Ein weiteres Forschungsfeld ergibt sich auch hinsichtlich von Aufgabenstellungen aus der Lexikografie. So dienen die im Projekt entwickelten Verfahren der Neologismusforschung, z.B. zur Findung neuer Wortschöpfungen oder zur Beobachtung des Schreibwandels, und können im Rahmen korpusbasierter Fremdwortforschung die Integration von Fremdwörtern in den deutschen Wortschatz beschreiben. Ferner ergeben sich neue Fragestellungen in korpusbasierten Wortschatz-, Stil- und Grammatikanalysen mit synchroner, diachroner oder soziolinguistischer Zielsetzung. Die sprachtechnologische Basis der E-Humanities erweitert sich somit um die Weiterentwicklung von sprachtechnologischen Standardwerkzeugen wie der Lemmatisierung, dem Wortart-Tagging sowie der flachen syntaktischen Analyse.

Die hier aufgeworfenen Fragestellungen tragen zudem dazu bei, Konzepte und Instrumentarien sowie innovative korpuslinguistische und sprachtechnologische Methoden für eine weiter gehende wissenschaftliche Nutzung bereitzustellen. Hier liegt ein weites Anwendungsfeld im Bereich des Informationsmanagements vor (Web-Suchmaschinen, Dokumentklassifikation, „Opinion Mining“).

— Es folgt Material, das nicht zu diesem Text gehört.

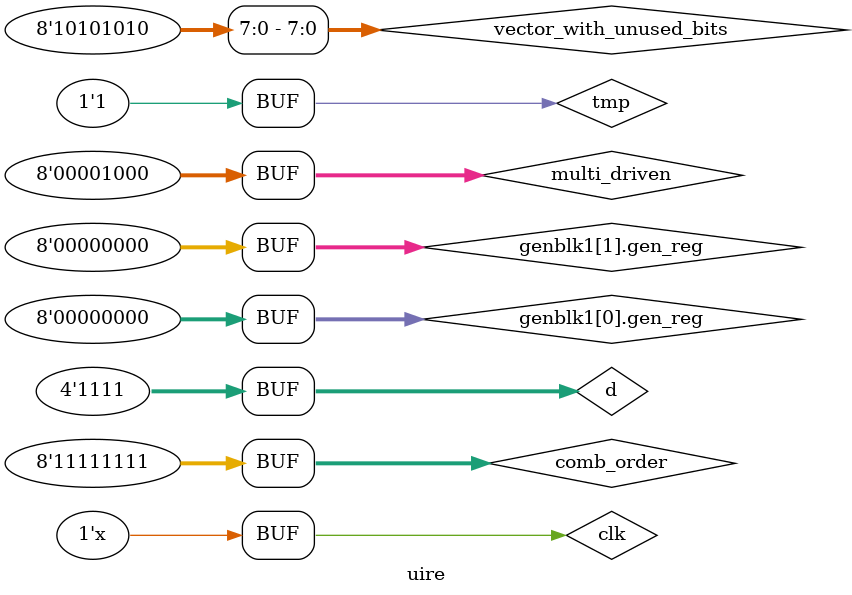
<source format=sv>
module uire;
  logic unuc;
  logic [7:0] unuor;

  // 2.
  logic [3:0] d = 4'hF;  //)
  wire undriven_wire;
  logic [3:0] undriven_reg;
  logic [7:0] sot = undriven_wire ? undriven_reg : 8'b0;  //
  logic [7:0] pn;
  logic [7:0]_used;
  wire [3:0] part;
  
  assign pats[1:0] = 2'b11; // ng)
  logic [7:0] comb_order;
  logic tmp; // Deock
  always_comb begin
comb_order = 8'hFF;    // Drt
    tmp = comb_order[0];   // e 
  end  //)
  logic [7:0] multi_driven;
  always_comb begin
    multi_driven =01;
  end
  
  always @(clk) begin
    multi_driven <= 8; //es
  end  //s)
  logic [15:0] vector_with_unused_bits;
  initial begin
    vector_with_unused_bits[7:0] = 8'hAA; // ed
  end  //est
  genvar i;
  generate
    for (i = 0; i < 2; i++) begin   logic [7:0] gen_reg;
  always_comb begin
gen_reg = 8'h00;   end
    end
  endgenerate  //s
  logic clk = 0;
  always #5 clk = ~clk;
  
endmodule

</source>
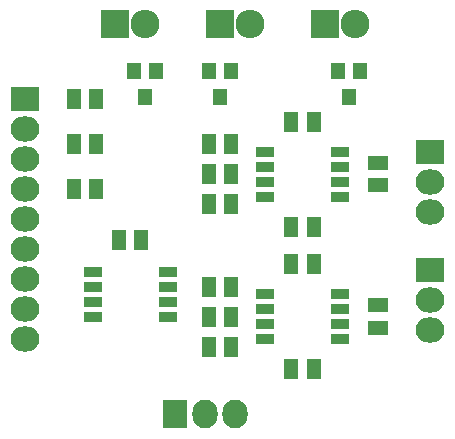
<source format=gts>
G04 #@! TF.FileFunction,Soldermask,Top*
%FSLAX46Y46*%
G04 Gerber Fmt 4.6, Leading zero omitted, Abs format (unit mm)*
G04 Created by KiCad (PCBNEW (2014-11-23 BZR 5300)-product) date Tue 25 Nov 2014 01:03:26 AM EST*
%MOMM*%
G01*
G04 APERTURE LIST*
%ADD10C,0.100000*%
%ADD11R,2.432000X2.127200*%
%ADD12O,2.432000X2.127200*%
%ADD13R,2.127200X2.432000*%
%ADD14O,2.127200X2.432000*%
%ADD15R,2.432000X2.432000*%
%ADD16O,2.432000X2.432000*%
%ADD17R,1.200100X1.400760*%
%ADD18R,1.543000X0.908000*%
%ADD19R,1.289000X1.797000*%
%ADD20R,1.797000X1.289000*%
G04 APERTURE END LIST*
D10*
D11*
X191770000Y-102235000D03*
D12*
X191770000Y-104775000D03*
X191770000Y-107315000D03*
D11*
X191770000Y-112268000D03*
D12*
X191770000Y-114808000D03*
X191770000Y-117348000D03*
D13*
X170180000Y-124460000D03*
D14*
X172720000Y-124460000D03*
X175260000Y-124460000D03*
D11*
X157480000Y-97790000D03*
D12*
X157480000Y-100330000D03*
X157480000Y-102870000D03*
X157480000Y-105410000D03*
X157480000Y-107950000D03*
X157480000Y-110490000D03*
X157480000Y-113030000D03*
X157480000Y-115570000D03*
X157480000Y-118110000D03*
D15*
X165100000Y-91440000D03*
D16*
X167640000Y-91440000D03*
D15*
X173990000Y-91440000D03*
D16*
X176530000Y-91440000D03*
D15*
X182880000Y-91440000D03*
D16*
X185420000Y-91440000D03*
D17*
X167640000Y-97619820D03*
X166687500Y-95420180D03*
X168592500Y-95420180D03*
X173990000Y-97619820D03*
X173037500Y-95420180D03*
X174942500Y-95420180D03*
X184912000Y-97619820D03*
X183959500Y-95420180D03*
X185864500Y-95420180D03*
D18*
X184150000Y-102235000D03*
X184150000Y-103505000D03*
X184150000Y-104775000D03*
X184150000Y-106045000D03*
X177800000Y-106045000D03*
X177800000Y-104775000D03*
X177800000Y-103505000D03*
X177800000Y-102235000D03*
X184150000Y-114300000D03*
X184150000Y-115570000D03*
X184150000Y-116840000D03*
X184150000Y-118110000D03*
X177800000Y-118110000D03*
X177800000Y-116840000D03*
X177800000Y-115570000D03*
X177800000Y-114300000D03*
X169545000Y-112395000D03*
X169545000Y-113665000D03*
X169545000Y-114935000D03*
X169545000Y-116205000D03*
X163195000Y-116205000D03*
X163195000Y-114935000D03*
X163195000Y-113665000D03*
X163195000Y-112395000D03*
D19*
X165417500Y-109728000D03*
X167322500Y-109728000D03*
X181927500Y-111760000D03*
X180022500Y-111760000D03*
X181927500Y-99695000D03*
X180022500Y-99695000D03*
X180022500Y-108585000D03*
X181927500Y-108585000D03*
X180022500Y-120650000D03*
X181927500Y-120650000D03*
X161607500Y-97790000D03*
X163512500Y-97790000D03*
X161607500Y-101600000D03*
X163512500Y-101600000D03*
X161607500Y-105410000D03*
X163512500Y-105410000D03*
X174942500Y-101600000D03*
X173037500Y-101600000D03*
X174942500Y-113665000D03*
X173037500Y-113665000D03*
X174942500Y-104140000D03*
X173037500Y-104140000D03*
X174942500Y-116205000D03*
X173037500Y-116205000D03*
X173037500Y-106680000D03*
X174942500Y-106680000D03*
X173037500Y-118745000D03*
X174942500Y-118745000D03*
D20*
X187325000Y-105092500D03*
X187325000Y-103187500D03*
X187325000Y-117157500D03*
X187325000Y-115252500D03*
M02*

</source>
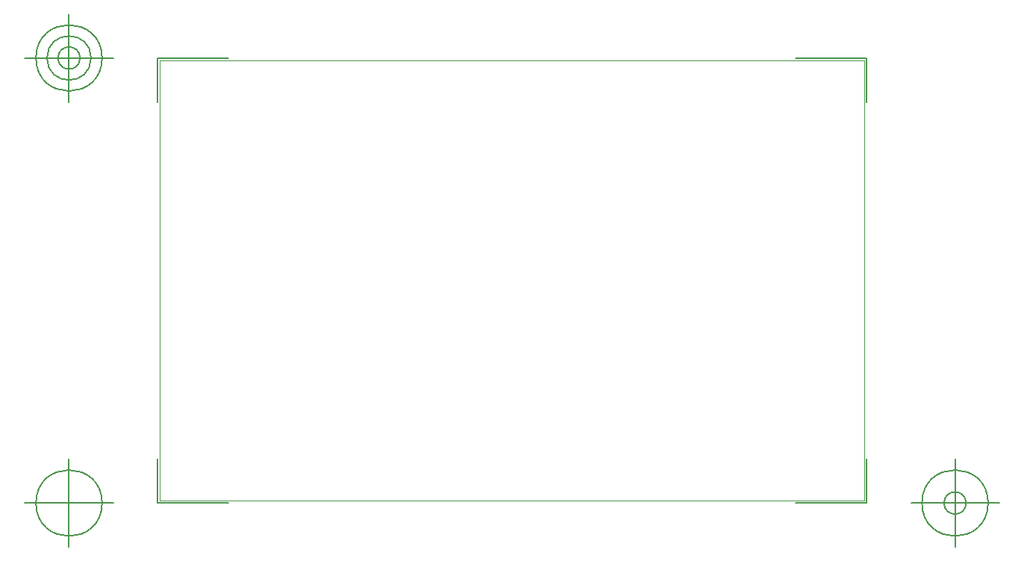
<source format=gbr>
G04 Generated by Ultiboard 14.0 *
%FSLAX34Y34*%
%MOMM*%

%ADD10C,0.0001*%
%ADD11C,0.0010*%
%ADD12C,0.1270*%


G04 ColorRGB 00FFFF for the following layer *
%LNBoard Outline*%
%LPD*%
G54D10*
G54D11*
X0Y0D02*
X800000Y0D01*
X800000Y500000D01*
X0Y500000D01*
X0Y0D01*
G54D12*
X-2540Y-2540D02*
X-2540Y47968D01*
X-2540Y-2540D02*
X77968Y-2540D01*
X802540Y-2540D02*
X722032Y-2540D01*
X802540Y-2540D02*
X802540Y47968D01*
X802540Y502540D02*
X802540Y452032D01*
X802540Y502540D02*
X722032Y502540D01*
X-2540Y502540D02*
X77968Y502540D01*
X-2540Y502540D02*
X-2540Y452032D01*
X-52540Y-2540D02*
X-152540Y-2540D01*
X-102540Y-52540D02*
X-102540Y47460D01*
X-140040Y-2540D02*
G75*
D01*
G02X-140040Y-2540I37500J0*
G01*
X852540Y-2540D02*
X952540Y-2540D01*
X902540Y-52540D02*
X902540Y47460D01*
X865040Y-2540D02*
G75*
D01*
G02X865040Y-2540I37500J0*
G01*
X890040Y-2540D02*
G75*
D01*
G02X890040Y-2540I12500J0*
G01*
X-52540Y502540D02*
X-152540Y502540D01*
X-102540Y452540D02*
X-102540Y552540D01*
X-140040Y502540D02*
G75*
D01*
G02X-140040Y502540I37500J0*
G01*
X-127540Y502540D02*
G75*
D01*
G02X-127540Y502540I25000J0*
G01*
X-115040Y502540D02*
G75*
D01*
G02X-115040Y502540I12500J0*
G01*

M02*

</source>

Kollokations- und Kontextanalysen als Grundlage für Auswertungen vor allem im Bereich Getrennt- und Zusammenschreibung und Groß- und Kleinschreibung sowie eine Erarbeitung von Paradigmen für die langfristige Schreibbeobachtung auch im Hinblick auf vergleichende Analysen z.B. im Bereich Schule ergänzen das anzubietende Instrumentarium. Unter Hinzuziehung extensiver und intensiver Korpusanalysen mit differenzierter Auswertung werden auch der österreichische und schweizerische Sprachraum angemessen berücksichtigt.

Schließlich werden dem Rat für deutsche Rechtschreibung Vorschläge zur Anpassung des amtlichen Regelwerks auf der Basis von Auswertungen eines Abgleichs der Schreibgebrauchsbeobachtungen mit normgerechten grammatischen und orthografischen Regularitäten erarbeitet.

Die aufgebaute Infrastruktur kann vom Rat für Deutsche Rechtschreibung auch nach Projektende aktiv zur Rechtschreibbeobachtung eingesetzt werden, so dass die Ergebnisse in Weiterentwicklungen des amtlichen Regelwerks und in Publikationen zur Rechtschreibung umgesetzt werden können. Weiteres Ziel ist eine Übernahme der erarbeiteten Methodologien aus der Korpuslinguistik und den E-Humanities durch die Verlagsunternehmen. Durch diese Transferziele wird die Verwertung der Projektergebnisse auch außerhalb der wissenschaftlichen Nutzerkreise gewährleistet.